Since students are on social media, Hoehn finds a way to make social media a learning experience at USI. She actively uses Twitter in her classes, holding scavenger hunts that send her students to find some of USI's hidden gems or using a series of hashtags to allow them to help drive course content. She likes to do fun things in her class.  Last year's class was really into music, so they made a mixtape with songs that were meaningful to them. It has a wide range of musical interests including artists like John Mayer, Tom Petty, CSNY, Drake and the Indigo Girls. Hoehn made copies of the mix tape and handed them out. Today, when those students play their CMST101 mix tape, they will have a direct connection and memories to the time spent in class learning about themselves and each other.   

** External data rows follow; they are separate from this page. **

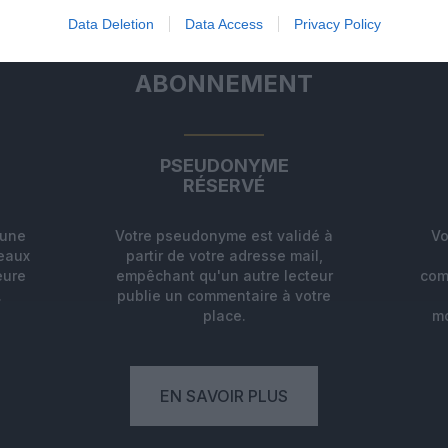
Data Deletion
Data Access
Privacy Policy
ABONNEMENT
PSEUDONYME
RÉSERVÉ
'une
Votre pseudonyme est validé à
Vo
deaux
partir de votre adresse mail,
eure
empêchant qu'un autre lecteur
com
.
publie un commentaire à votre
place.
mo
EN SAVOIR PLUS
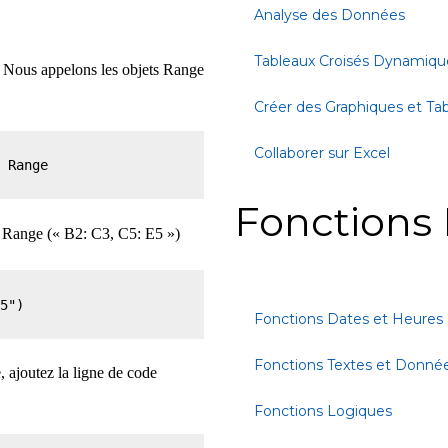
Analyse des Données
Tableaux Croisés Dynamiqu
. Nous appelons les objets Range
Créer des Graphiques et Ta
Collaborer sur Excel
s Range
Fonctions 
c Range (« B2: C3, C5: E5 »)
E5")
Fonctions Dates et Heures
Fonctions Textes et Donné
 ajoutez la ligne de code
Fonctions Logiques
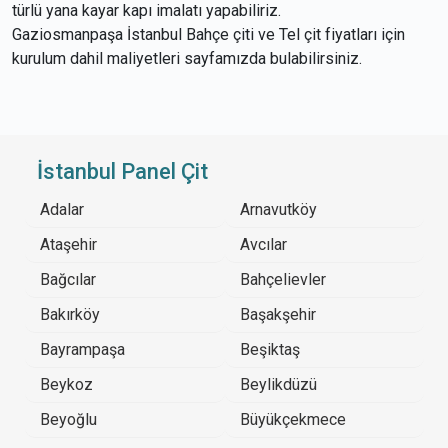
türlü yana kayar kapı imalatı yapabiliriz.
Gaziosmanpaşa İstanbul Bahçe çiti ve Tel çit fiyatları için
kurulum dahil maliyetleri sayfamızda bulabilirsiniz.
İstanbul Panel Çit
Adalar
Arnavutköy
Ataşehir
Avcılar
Bağcılar
Bahçelievler
Bakırköy
Başakşehir
Bayrampaşa
Beşiktaş
Beykoz
Beylikdüzü
Beyoğlu
Büyükçekmece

"Several of my UNIV 101 students have taken my CMST 101 class," said Hoehn. "After I get them to think about who they are in my UNIV class, I work with them to build personal confidence and relationships with their peers through public speaking." One of her favorite assignments with her class was all of them going to the Fall Festival, finding a member of the Nut Club and interviewing them. At the conclusion of the interview, they asked their person what their favorite Fall Festival food was, took a selfie and posted it to Twitter. "The Nut Clubbers just loved it," she said.  

She also has her students do impromptu challenges. One of the best speeches was on The Big Bang Theory-the show or the theory. The student who did the challenge chose the latter. "He did a two-minute speech explaining the expanding model of the universe in a way where everyone understood it, and he got a standing ovation from another student. It was an awesome moment," said Hoehn. Sometimes her students are given the freedom and responsibility to make their own assignments. She has had students write and perform one-act plays, sing, and create artwork or playlists. "We celebrate what makes them unique at those times, I learn as much from them as they do from me."

Hoehn has even inserted her passion of embracing everyday examples of awesome into her curriculum with both classes. She asks them to look inside themselves and think about the word that most represents who they are, and the three words that back up that assertion. She encourages them to engage in random acts of awesome, and to tweet about awesome things that happen to them. "Awesome is a state of mind. It's believing in the possibilities," said Hoehn. "We are educating the future. These students will be the next generation's world leaders. They will be the future politicians, musicians, business leaders and teachers. It is a huge responsibility. But it is also very exciting."

In her cozy office, with a perfect view of the Cone, is her "Awesome Every Day" jar. In it, she has begun collecting random things that happen that made her day awesome. The slip of paper might describe how she felt when a co-worker bought her a cup of coffee, or a reflection on the New Year's Day hike she took when it was 60 degrees. She intended to look back in her jar at the end of the year to reflect on the good things that happened. She decided it was worth opening up to her students and co-workers so that they too can share those awesome things that happen to them every day, encouraging them to drop a slip of paper in her jar, send it to her via campus mail or through an email, via Social Media or text. "If I have to get a bigger jar, that's a good thing," she said. At the end of the year,

Hoehn plans to do an art installation with the collected submissions in her jar, and the help of art faculty."I know it sounds crazy, and a little out there, but how awesome will it be to celebrate with each other all of the awesome things that happened to each of us in 2017," she said.